SEYRETMEK

  Günlerimizi gecelerimizi renklendiren, kolumuzu kıpırdatmadan bizleri kendi boyutuna sürükleyen, minimal hareket ve maksimal ”eğlencelik” prensibiyle çalışan televizyon programlarını düşündünüz mü hiç!...

  Programlar; yapımcılarının özellik ve kapasitelerinin bir kısmını yansıtırlar, onların pencerelerinden dünya görüşlerini paylaşırsınız, perspektifini yakalarsınız... Ancak tüm yapımcı  ve yönetmenlerin ortak bir özelliği vardır, izleyiciye İSTEDİĞİNİ SEYRETTİRMEK... Bu temel prensip, izleyiciyi yanında tutmanın yoludur.

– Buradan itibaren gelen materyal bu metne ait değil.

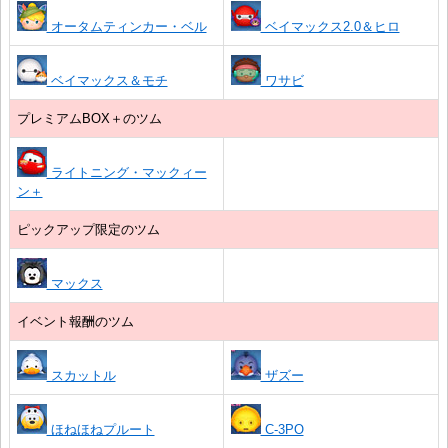
オータムティンカー・ベル
ベイマックス2.0＆ヒロ
ベイマックス＆モチ
ワサビ
プレミアムBOX＋のツム
ライトニング・マックィー
ン＋
ピックアップ限定のツム
マックス
イベント報酬のツム
スカットル
ザズー
ほねほねプルート
C-3PO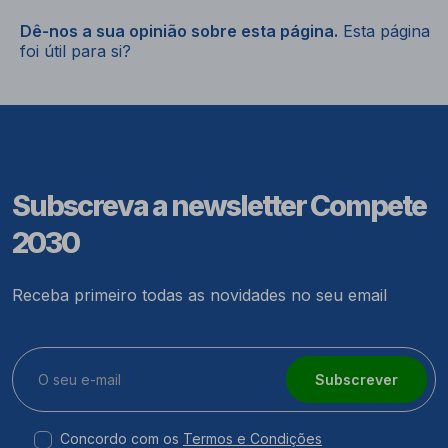
Dê-nos a sua opinião sobre esta página.
Esta página
foi útil para si?
Subscreva a newsletter Compete
2030
Receba primeiro todas as novidades no seu email
Subscrever
Concordo com os
Termos e Condições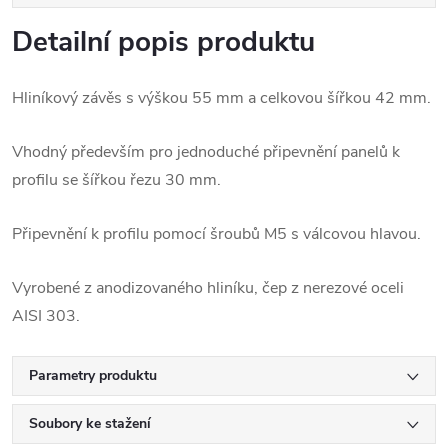
Detailní popis produktu
Hliníkový závěs s výškou 55 mm a celkovou šířkou 42 mm.
Vhodný především pro jednoduché připevnění panelů k
profilu se šířkou řezu 30 mm.
Připevnění k profilu pomocí šroubů M5 s válcovou hlavou.
Vyrobené z anodizovaného hliníku, čep z nerezové oceli
AISI 303.
Parametry produktu
Soubory ke stažení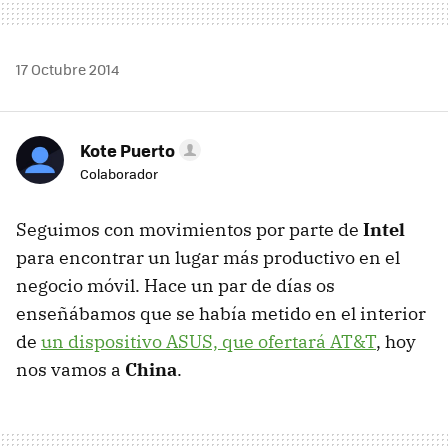
17 Octubre 2014
Kote Puerto
Colaborador
Seguimos con movimientos por parte de
Intel
para encontrar un lugar más productivo en el
negocio móvil. Hace un par de días os
enseñábamos que se había metido en el interior
de
un dispositivo ASUS, que ofertará AT&T
, hoy
nos vamos a
China
.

Olayları ne kadar köşelendirirseniz köşelendirin, sonunda yuvarlamak zorundasınız; çünkü insanlar ruhunu sıkan, batan, canını acıtan senaryoyu filmde bile görmek istemez  ve yönetmen bunu  BİLİR...

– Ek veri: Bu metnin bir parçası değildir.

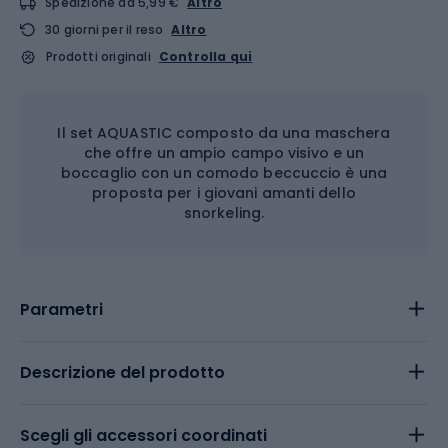
Spedizione da 5,99 €
Altro
30 giorni per il reso
Altro
Prodotti originali
Controlla qui
Il set AQUASTIC composto da una maschera
che offre un ampio campo visivo e un
boccaglio con un comodo beccuccio è una
proposta per i giovani amanti dello
snorkeling.
Parametri
Descrizione del prodotto
Scegli gli accessori coordinati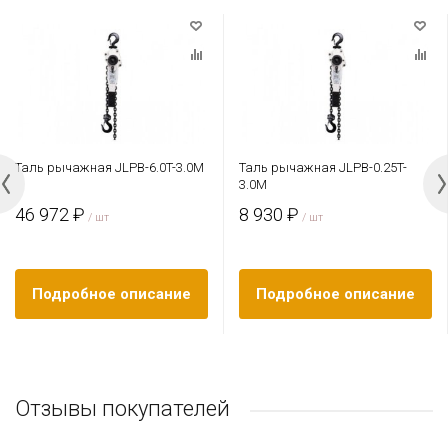
Таль рычажная JLPB-6.0T-3.0M
Таль рычажная JLPB-0.25T-
3.0M
46 972 ₽
8 930 ₽
/ шт
/ шт
Подробное описание
Подробное описание
Отзывы покупателей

  Bakın ve görün; ne kadar gerçekçidir reklamlar? Şüphe bile etmezken anlatılanların abartılı, çarpıtılmış olduğundan, yine de görmek istediklerimizi anlattığı için etkileniriz. Kabul ederiz reklamların sahteliğini, ama görmek istemeyiz  “Haberlerin” ondan bir farkı olmadığını.

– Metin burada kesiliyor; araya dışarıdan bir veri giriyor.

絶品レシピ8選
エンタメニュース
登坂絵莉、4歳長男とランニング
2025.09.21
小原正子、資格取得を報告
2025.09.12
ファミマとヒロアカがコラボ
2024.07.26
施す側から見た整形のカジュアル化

  Sahne arkasının, önünden bir farkı yoktur görmek istemeyene...Televizyon programları da dahil olmak üzere, gerçekleri ancak bize verilen kadar algılayabiliriz ve bize verilen de ekstrem bir ön eğitime tabi değilsek, ancak algılama düzeyimiz kadardır.

  İlkelliğin bocalamalarından kurtulup varlığa gerekli her şeyin; ruh enerjisinin geliştirilmesiyle ele alınması ve iradesel isteklerin gerçeğe ulaşmak amacından oldukça uzak yaşıyoruz.